[Stored data entries]
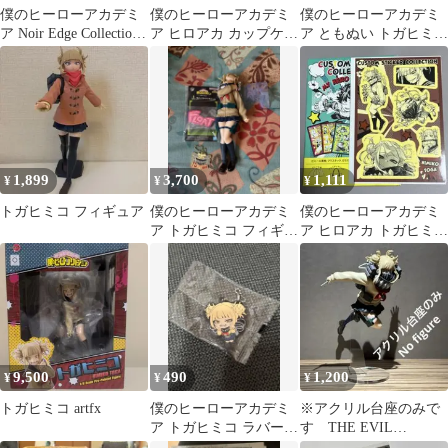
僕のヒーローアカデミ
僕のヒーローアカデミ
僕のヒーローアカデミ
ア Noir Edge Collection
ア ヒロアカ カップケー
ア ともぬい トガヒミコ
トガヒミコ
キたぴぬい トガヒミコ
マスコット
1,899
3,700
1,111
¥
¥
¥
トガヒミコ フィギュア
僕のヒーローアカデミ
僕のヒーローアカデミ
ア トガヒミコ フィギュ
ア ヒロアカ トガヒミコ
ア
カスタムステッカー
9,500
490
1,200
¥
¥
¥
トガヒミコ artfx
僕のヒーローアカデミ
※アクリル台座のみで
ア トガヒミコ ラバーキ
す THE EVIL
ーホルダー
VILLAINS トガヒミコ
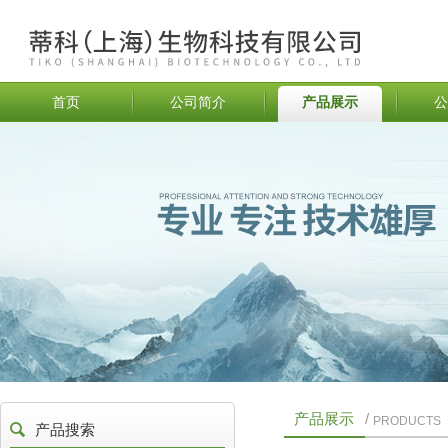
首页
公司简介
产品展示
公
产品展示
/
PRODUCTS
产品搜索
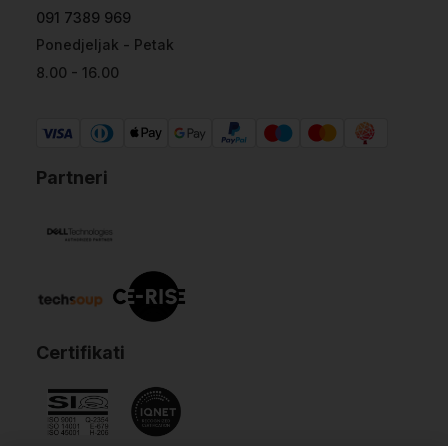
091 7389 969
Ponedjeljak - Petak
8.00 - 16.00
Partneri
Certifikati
---
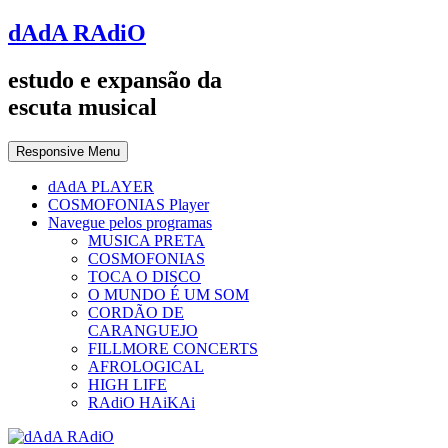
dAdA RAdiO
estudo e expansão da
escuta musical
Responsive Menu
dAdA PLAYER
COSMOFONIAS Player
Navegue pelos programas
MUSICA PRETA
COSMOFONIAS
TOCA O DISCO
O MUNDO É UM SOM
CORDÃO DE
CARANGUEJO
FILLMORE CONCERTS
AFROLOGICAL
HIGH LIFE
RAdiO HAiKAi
--
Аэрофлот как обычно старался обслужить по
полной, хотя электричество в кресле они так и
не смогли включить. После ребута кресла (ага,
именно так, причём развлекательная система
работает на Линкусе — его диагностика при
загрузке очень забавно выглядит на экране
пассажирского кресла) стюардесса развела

#### [Exercise aim]
Working from the records above, write out verbatim only the lines from the line containing "estudo e expansão da" through the line containing "RAdiO HAiKAi".

#### [Task solution]
estudo e expansão da
escuta musical
Responsive Menu
dAdA PLAYER
COSMOFONIAS Player
Navegue pelos programas
MUSICA PRETA
COSMOFONIAS
TOCA O DISCO
O MUNDO É UM SOM
CORDÃO DE
CARANGUEJO
FILLMORE CONCERTS
AFROLOGICAL
HIGH LIFE
RAdiO HAiKAi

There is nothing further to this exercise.